**Task prompt**
Echo the rows word for word, from the first line through the line with "v(10.71, 22.59) *", both ends included.

**Provided records**

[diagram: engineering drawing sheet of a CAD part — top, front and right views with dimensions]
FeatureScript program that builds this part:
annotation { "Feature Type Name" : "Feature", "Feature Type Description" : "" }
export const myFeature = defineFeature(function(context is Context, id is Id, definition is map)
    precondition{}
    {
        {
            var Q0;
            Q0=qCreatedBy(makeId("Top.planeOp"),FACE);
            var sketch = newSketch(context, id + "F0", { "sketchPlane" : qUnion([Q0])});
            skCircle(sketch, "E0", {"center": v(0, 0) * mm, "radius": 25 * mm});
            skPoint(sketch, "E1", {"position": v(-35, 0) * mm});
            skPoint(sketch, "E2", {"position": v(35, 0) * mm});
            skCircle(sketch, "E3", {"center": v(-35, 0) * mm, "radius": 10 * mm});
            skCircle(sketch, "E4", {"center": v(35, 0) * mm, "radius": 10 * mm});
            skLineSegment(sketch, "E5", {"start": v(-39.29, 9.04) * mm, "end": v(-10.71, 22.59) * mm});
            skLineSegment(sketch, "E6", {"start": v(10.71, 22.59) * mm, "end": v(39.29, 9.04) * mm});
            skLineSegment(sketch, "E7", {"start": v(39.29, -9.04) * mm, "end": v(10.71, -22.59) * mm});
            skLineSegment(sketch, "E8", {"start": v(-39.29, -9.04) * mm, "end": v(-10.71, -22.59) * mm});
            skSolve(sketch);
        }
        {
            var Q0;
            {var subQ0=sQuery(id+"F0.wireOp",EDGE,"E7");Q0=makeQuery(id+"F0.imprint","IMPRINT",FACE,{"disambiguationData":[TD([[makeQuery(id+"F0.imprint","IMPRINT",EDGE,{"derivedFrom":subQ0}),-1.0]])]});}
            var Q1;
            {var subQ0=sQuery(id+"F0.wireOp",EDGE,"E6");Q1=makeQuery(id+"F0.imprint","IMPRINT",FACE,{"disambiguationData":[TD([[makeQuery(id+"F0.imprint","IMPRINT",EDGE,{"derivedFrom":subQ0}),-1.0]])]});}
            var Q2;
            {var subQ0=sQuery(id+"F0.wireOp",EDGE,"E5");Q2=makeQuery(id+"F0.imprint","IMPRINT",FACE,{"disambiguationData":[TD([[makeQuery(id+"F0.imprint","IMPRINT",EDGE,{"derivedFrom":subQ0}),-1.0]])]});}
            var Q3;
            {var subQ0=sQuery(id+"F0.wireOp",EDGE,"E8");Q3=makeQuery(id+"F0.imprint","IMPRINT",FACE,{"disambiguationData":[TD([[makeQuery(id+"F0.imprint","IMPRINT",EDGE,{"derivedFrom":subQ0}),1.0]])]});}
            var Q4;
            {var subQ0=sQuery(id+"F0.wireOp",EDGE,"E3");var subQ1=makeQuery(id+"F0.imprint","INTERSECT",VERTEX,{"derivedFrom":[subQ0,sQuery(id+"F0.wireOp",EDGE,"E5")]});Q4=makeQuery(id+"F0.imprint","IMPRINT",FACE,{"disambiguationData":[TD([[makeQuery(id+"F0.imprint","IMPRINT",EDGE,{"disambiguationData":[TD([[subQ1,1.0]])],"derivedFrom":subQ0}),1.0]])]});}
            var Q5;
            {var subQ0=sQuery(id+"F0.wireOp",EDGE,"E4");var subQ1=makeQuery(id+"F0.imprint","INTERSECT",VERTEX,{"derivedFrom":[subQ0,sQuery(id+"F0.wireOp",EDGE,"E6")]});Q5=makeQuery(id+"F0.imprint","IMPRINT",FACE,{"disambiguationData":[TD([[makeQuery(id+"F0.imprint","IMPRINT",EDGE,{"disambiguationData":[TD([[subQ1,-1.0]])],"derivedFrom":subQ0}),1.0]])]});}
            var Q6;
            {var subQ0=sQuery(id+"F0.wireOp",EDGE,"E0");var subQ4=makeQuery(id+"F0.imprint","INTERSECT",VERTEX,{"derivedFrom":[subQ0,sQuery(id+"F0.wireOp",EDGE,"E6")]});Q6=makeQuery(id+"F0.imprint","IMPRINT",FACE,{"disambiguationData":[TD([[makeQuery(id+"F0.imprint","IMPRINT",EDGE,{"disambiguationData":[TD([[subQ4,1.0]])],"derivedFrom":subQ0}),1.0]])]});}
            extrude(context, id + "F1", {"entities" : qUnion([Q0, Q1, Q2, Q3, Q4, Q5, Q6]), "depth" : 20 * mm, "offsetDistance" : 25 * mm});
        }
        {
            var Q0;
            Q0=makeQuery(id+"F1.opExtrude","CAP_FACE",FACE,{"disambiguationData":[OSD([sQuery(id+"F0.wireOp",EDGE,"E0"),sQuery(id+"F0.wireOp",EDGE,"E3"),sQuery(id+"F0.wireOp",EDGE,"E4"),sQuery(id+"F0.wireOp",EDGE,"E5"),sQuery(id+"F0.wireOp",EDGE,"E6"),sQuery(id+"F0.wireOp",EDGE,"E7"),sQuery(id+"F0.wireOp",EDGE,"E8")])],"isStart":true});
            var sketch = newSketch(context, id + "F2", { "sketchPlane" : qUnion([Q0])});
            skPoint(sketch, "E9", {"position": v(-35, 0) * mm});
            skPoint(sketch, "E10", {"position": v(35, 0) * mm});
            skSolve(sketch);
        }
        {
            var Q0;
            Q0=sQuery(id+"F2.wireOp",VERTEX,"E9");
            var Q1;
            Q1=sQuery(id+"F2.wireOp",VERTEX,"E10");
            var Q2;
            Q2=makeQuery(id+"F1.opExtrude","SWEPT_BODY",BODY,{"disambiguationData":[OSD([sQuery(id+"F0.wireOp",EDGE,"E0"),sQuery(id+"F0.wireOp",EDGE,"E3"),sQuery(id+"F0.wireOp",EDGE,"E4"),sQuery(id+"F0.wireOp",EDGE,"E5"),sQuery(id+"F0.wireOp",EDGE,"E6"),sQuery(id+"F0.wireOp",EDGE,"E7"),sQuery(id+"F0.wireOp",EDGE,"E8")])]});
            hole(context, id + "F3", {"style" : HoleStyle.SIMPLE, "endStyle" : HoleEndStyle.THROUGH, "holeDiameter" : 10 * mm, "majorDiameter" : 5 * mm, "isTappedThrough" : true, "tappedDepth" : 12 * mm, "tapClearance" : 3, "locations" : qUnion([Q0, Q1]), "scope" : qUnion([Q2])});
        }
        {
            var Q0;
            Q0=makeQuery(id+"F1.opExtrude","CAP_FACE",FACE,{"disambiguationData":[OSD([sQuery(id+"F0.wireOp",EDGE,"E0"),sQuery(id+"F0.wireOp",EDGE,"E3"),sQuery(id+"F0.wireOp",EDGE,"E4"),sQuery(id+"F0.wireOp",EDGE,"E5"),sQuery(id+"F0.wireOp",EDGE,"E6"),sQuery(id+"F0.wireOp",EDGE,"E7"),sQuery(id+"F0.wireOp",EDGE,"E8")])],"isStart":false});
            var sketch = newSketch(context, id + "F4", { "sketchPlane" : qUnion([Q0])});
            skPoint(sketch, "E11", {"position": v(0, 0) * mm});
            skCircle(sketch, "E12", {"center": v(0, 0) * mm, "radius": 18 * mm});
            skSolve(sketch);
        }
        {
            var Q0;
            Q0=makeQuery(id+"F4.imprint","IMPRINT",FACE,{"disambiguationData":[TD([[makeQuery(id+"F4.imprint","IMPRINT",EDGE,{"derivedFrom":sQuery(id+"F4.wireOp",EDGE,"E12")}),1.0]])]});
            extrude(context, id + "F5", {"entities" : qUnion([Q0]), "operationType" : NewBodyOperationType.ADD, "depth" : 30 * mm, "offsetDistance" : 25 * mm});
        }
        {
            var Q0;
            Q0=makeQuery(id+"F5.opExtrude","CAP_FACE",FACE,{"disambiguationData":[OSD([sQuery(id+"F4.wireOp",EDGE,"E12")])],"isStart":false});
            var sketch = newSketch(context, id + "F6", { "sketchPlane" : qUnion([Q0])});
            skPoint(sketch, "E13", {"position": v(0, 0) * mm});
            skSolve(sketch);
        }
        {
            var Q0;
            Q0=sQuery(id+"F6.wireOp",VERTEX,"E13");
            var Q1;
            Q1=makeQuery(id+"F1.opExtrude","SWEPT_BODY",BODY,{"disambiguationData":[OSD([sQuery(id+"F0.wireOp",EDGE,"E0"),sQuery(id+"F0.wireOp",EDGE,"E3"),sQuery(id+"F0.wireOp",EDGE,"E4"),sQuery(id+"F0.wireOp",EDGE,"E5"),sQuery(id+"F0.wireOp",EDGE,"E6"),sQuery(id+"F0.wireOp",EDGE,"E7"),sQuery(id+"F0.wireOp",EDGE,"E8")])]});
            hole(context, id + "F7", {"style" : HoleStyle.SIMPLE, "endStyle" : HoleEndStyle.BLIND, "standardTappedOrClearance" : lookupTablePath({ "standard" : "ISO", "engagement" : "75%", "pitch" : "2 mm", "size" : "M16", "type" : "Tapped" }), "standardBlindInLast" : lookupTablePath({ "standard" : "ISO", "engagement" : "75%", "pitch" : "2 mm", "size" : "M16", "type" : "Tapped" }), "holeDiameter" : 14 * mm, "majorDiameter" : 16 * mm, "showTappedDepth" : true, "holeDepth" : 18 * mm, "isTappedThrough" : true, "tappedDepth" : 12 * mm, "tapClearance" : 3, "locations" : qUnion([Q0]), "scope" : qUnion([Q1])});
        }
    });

**Solution to this task**
[diagram: engineering drawing sheet of a CAD part — top, front and right views with dimensions]
FeatureScript program that builds this part:
annotation { "Feature Type Name" : "Feature", "Feature Type Description" : "" }
export const myFeature = defineFeature(function(context is Context, id is Id, definition is map)
    precondition{}
    {
        {
            var Q0;
            Q0=qCreatedBy(makeId("Top.planeOp"),FACE);
            var sketch = newSketch(context, id + "F0", { "sketchPlane" : qUnion([Q0])});
            skCircle(sketch, "E0", {"center": v(0, 0) * mm, "radius": 25 * mm});
            skPoint(sketch, "E1", {"position": v(-35, 0) * mm});
            skPoint(sketch, "E2", {"position": v(35, 0) * mm});
            skCircle(sketch, "E3", {"center": v(-35, 0) * mm, "radius": 10 * mm});
            skCircle(sketch, "E4", {"center": v(35, 0) * mm, "radius": 10 * mm});
            skLineSegment(sketch, "E5", {"start": v(-39.29, 9.04) * mm, "end": v(-10.71, 22.59) * mm});
            skLineSegment(sketch, "E6", {"start": v(10.71, 22.59) * mm, "end": v(39.29, 9.04) * mm});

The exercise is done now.